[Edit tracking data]
----------
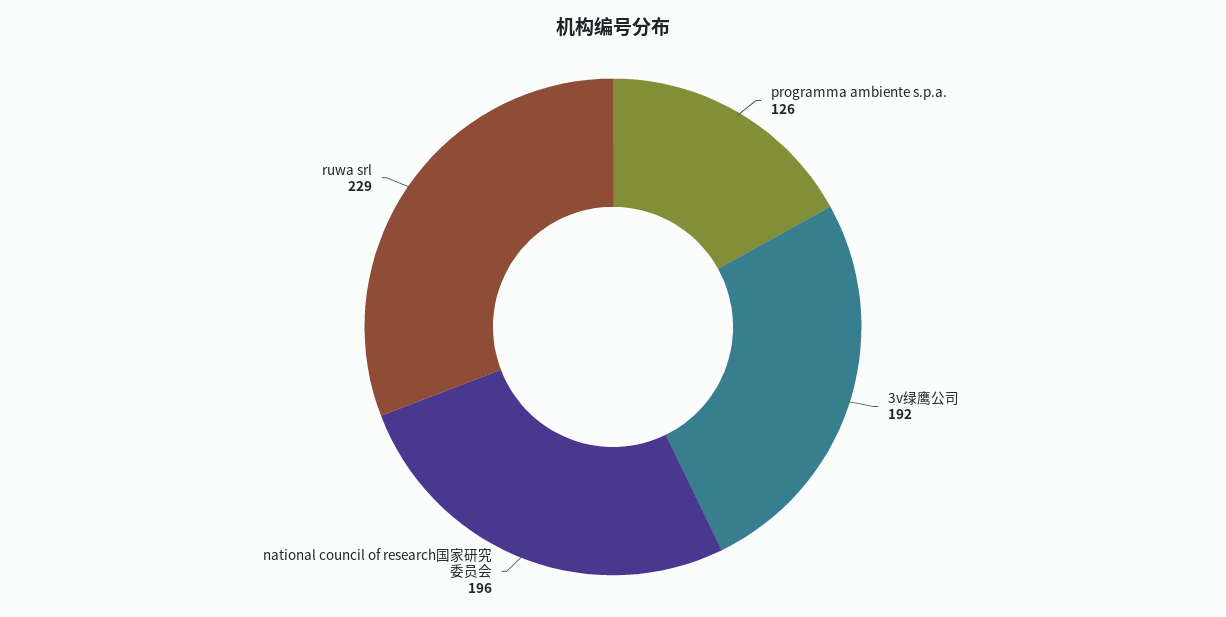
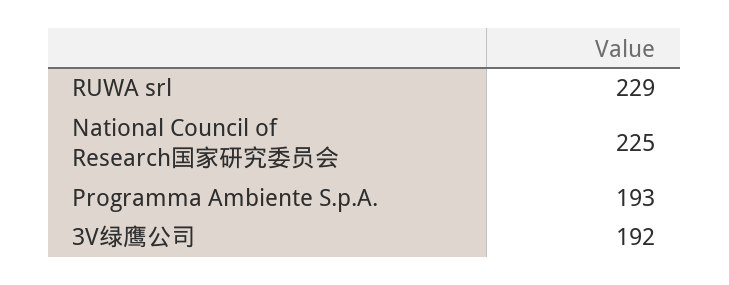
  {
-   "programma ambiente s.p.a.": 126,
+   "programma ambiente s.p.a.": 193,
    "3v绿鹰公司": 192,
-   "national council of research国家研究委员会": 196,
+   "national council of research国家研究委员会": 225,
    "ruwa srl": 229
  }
----------
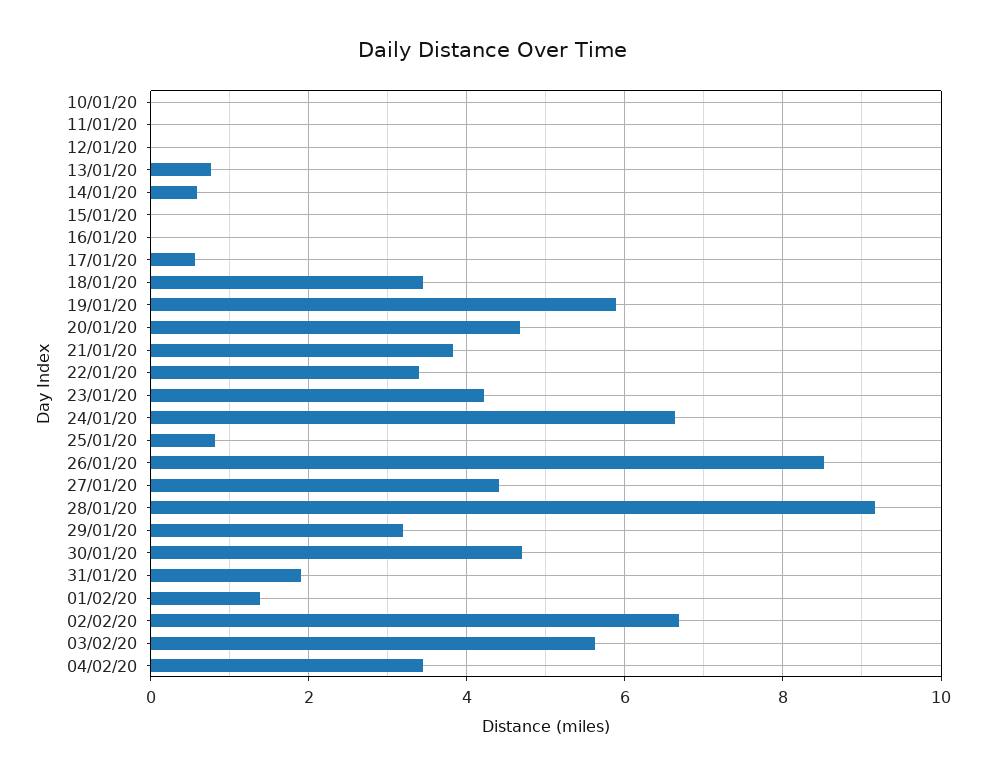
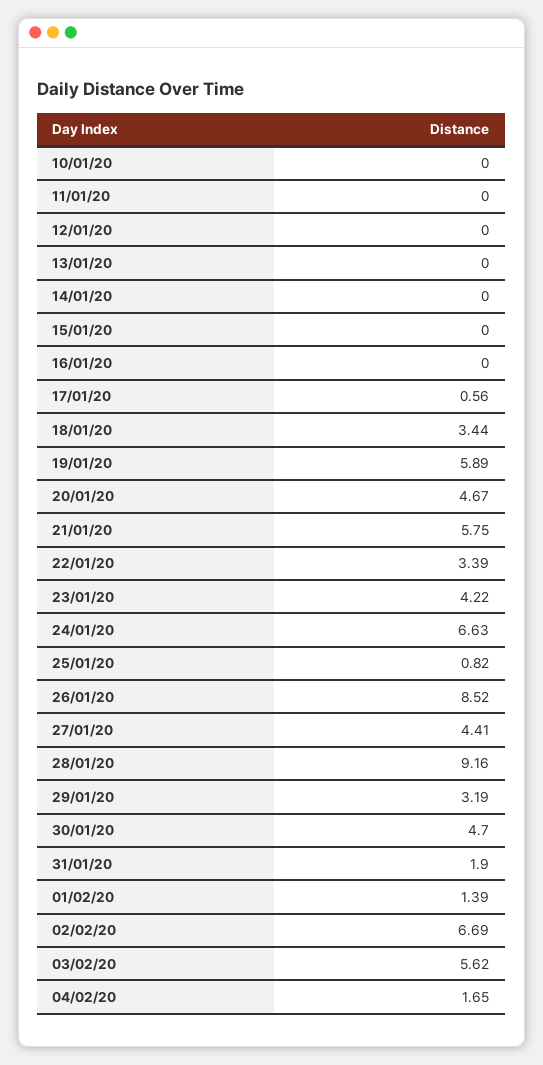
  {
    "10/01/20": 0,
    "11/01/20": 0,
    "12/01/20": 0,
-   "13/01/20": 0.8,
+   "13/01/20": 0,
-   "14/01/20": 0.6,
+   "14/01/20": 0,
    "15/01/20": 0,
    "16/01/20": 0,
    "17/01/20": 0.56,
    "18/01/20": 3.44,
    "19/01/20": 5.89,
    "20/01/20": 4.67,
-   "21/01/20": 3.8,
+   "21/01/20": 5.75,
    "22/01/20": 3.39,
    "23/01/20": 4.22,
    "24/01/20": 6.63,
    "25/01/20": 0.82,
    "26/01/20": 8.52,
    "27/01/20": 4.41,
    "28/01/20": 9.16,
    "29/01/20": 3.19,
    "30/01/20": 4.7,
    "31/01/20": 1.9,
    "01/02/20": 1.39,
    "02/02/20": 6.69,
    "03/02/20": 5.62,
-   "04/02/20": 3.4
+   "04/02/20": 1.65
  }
----------
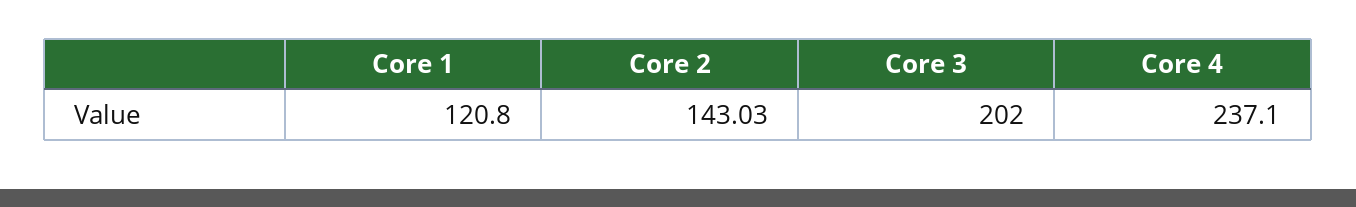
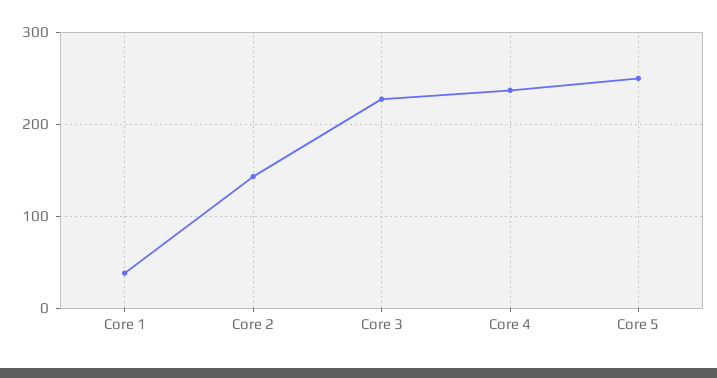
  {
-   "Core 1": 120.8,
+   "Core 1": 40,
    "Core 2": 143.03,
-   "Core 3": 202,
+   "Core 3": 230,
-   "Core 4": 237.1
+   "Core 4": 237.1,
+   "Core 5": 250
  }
----------
Your reply must be one number: the count of lines in the records above that contain the string "programma".

> [Your response]: 2